Tengo además la sensación de que hoy se lee más que nunca, pero también peor que nunca. Cada vez es más escaso un lector como Montaigne, que se empeñaba en leer precisamente sobre aquello que no conocía –“si se trata de una materia que no entiendo, con mayor razón empleo en ella mi discernimiento”, decía– o como Francis Bacon o Samuel Johnson, que no leían “ni para contradecir ni para impugnar, ni para creer o dar sentido, ni para hallar tema de conversación, sino para sopesar y reflexionar”. Cada vez son más los que se sienten lectores por el número de enlaces que siguen al día, y resulta difícil encontrar, en un círculo “no intelectual”, encontrarte con un amigo que te hable de literatura. Ojo, de literatura, que no de libros. De libros habla todo el mundo. Y sucede que son dos cosas distintas. Porque en formato libro vienen empaquetadas todo tipo de cosas, desde recetas de cocina hasta manuales de marketing digital, cómo hacer los mejores jugos verdes o la tradicional autoayuda.

Y entonces pienso que el consejo que me pedían mis alumnos y ahora sé que la respuesta no tiene que ver con títulos, sino más bien con esa categoría magnífica que es la literatura y que incluye la mejor poesía, el gran teatro, los buenos cuentos y novelas y el gran periodismo narrativo. De Hemingway a Shakespeare, de Stendhal a Borges, de Dostoyevski a Cervantes, pero también de Karen Blixen a Milan Kundera, de Jonathan Franzen a Karl Ove Knausgård, de Martha Gellhorn a Martín Caparrós y Emnanuel Carrère, lo que todos esos autores nos regalan es una posibilidad única: la de conocer a fondo al ser humano con sus luces y sombras. Entendernos mejor a nosotros mismos. Entender algo. Y porque como todo arte, es el camino más corto entre eso que no sabemos muy bien qué es y que llamamos “alma”. Eso que nos explica un poco mejor aquello que nos emociona, nos hace vibrar, nos pone los pelos de punta o nos saca lágrimas.
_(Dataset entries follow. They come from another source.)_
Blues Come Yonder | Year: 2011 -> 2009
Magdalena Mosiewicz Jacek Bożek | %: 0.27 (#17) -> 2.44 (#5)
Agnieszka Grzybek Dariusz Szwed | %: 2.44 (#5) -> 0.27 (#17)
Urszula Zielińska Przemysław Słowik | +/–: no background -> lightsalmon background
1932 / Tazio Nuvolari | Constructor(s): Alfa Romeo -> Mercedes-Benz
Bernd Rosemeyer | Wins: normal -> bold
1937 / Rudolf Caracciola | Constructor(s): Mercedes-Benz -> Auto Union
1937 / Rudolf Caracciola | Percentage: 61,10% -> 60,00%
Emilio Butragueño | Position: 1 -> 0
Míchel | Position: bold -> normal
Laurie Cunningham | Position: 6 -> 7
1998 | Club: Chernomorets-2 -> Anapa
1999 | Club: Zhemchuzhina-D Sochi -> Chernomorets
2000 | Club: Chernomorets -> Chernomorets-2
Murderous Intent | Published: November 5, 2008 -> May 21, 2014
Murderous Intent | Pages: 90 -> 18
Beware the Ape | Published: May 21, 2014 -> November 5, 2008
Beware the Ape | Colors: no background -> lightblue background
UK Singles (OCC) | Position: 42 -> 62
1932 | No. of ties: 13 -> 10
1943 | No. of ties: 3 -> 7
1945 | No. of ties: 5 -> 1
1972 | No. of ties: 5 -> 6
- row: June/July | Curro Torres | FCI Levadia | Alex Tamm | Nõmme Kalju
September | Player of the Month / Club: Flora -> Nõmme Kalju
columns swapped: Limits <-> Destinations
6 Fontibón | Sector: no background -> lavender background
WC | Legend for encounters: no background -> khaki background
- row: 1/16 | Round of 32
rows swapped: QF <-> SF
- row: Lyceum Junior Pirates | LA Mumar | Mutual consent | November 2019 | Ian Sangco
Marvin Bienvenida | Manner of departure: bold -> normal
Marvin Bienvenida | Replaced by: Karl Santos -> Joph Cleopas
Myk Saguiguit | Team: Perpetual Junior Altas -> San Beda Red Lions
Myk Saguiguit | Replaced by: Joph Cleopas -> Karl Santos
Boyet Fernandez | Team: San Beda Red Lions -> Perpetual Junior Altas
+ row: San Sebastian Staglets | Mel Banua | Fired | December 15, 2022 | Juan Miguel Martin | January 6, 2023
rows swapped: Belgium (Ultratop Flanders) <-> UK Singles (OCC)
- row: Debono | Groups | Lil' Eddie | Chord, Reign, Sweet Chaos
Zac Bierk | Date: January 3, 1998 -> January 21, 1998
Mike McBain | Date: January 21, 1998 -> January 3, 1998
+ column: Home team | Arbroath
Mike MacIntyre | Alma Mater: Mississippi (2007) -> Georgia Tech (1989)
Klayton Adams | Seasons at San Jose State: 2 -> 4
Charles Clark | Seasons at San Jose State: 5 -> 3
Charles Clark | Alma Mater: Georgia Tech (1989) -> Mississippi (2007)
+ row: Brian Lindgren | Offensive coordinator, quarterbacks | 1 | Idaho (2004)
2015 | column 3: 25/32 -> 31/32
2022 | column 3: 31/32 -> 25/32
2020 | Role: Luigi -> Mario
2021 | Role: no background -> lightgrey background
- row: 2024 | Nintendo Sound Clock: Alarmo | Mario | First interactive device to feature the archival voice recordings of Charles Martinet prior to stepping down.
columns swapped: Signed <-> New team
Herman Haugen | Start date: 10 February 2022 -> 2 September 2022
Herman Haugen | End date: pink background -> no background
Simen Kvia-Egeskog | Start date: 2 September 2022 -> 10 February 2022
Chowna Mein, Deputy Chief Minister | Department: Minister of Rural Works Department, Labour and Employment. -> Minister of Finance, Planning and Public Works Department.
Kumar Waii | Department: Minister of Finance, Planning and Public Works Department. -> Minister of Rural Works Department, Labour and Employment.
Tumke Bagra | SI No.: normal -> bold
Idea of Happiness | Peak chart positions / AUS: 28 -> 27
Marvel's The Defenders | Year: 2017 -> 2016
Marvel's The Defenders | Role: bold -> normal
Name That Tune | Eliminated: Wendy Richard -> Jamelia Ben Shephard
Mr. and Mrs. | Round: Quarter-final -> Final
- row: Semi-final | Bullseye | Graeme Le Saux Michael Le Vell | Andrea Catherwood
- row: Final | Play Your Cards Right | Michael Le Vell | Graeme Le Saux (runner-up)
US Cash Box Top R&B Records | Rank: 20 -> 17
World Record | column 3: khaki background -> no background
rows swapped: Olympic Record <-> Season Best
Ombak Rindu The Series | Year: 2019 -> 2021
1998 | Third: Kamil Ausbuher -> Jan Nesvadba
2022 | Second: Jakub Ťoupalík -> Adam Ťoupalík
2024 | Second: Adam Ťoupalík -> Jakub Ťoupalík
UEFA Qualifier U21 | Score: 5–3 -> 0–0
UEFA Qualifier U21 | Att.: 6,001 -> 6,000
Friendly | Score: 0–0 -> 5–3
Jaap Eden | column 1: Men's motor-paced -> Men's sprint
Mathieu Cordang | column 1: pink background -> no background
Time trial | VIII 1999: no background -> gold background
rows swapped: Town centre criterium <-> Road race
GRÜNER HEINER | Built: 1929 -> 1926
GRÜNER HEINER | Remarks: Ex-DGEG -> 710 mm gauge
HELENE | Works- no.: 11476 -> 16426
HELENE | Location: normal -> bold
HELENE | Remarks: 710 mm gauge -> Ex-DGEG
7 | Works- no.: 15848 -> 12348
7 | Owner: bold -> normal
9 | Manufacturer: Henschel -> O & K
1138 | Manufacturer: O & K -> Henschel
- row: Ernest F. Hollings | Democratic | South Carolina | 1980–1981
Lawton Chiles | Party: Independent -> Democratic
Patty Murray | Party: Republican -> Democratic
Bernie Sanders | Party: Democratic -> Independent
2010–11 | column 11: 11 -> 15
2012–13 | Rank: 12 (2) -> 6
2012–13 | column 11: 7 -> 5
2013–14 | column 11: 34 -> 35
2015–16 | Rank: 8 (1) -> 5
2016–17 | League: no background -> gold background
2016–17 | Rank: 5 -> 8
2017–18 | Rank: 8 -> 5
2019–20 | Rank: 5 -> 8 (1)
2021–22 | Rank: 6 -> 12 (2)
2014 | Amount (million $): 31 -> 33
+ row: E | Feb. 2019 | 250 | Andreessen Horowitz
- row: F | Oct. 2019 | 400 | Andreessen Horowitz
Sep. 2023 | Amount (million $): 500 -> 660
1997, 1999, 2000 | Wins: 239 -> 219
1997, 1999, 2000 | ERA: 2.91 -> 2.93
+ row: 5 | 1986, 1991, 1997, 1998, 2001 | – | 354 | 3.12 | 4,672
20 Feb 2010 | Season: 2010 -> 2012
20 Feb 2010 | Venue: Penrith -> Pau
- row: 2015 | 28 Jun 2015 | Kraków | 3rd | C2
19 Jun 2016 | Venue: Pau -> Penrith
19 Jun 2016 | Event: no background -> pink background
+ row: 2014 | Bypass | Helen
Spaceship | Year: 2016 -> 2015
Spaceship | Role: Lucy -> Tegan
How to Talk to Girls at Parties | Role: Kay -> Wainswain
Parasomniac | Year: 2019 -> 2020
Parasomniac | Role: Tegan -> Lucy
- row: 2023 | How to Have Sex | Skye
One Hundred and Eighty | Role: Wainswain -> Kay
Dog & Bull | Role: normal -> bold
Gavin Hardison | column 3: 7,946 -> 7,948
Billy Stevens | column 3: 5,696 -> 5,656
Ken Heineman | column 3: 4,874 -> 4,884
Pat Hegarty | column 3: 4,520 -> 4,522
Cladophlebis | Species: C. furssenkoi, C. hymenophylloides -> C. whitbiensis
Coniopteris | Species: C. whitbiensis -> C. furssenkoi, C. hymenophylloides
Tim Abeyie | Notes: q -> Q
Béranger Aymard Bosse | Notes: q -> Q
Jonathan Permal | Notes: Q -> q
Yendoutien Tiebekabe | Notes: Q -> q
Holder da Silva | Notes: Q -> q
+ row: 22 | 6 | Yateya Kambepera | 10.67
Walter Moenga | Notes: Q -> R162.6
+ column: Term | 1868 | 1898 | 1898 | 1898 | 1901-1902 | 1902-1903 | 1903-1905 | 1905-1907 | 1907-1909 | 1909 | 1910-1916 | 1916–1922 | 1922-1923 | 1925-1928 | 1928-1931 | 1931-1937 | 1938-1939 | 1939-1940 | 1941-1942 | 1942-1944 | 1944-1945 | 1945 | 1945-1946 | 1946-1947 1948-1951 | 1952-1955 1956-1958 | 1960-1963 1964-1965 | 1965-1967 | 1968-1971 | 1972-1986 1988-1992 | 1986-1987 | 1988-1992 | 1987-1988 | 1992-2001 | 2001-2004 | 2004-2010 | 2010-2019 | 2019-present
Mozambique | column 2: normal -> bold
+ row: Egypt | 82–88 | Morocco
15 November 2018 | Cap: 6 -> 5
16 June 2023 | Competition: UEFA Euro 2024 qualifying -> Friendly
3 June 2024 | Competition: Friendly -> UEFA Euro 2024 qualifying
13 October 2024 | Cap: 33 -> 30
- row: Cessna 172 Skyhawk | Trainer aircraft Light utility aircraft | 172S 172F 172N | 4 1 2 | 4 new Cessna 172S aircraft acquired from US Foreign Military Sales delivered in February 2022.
En palabras de Harold Bloom: “leer porque no podemos conocer a fondo a toda la gente que quisiéramos; porque necesitamos conocernos mejor; porque sentimos necesidad de conocer cómo somos, cómo son los demás y cómo son las cosas. Leer para desarrollar la propia personalidad, leer como fuente de sabiduría, leer para aprender a pensar, a reflexionar para hallar aquello único que se comparte con personajes, con historias y sentimientos en ocasiones muy lejanos en el espacio y en el tiempo. Leer, en fin, por el simple y egoísta placer de la lectura”.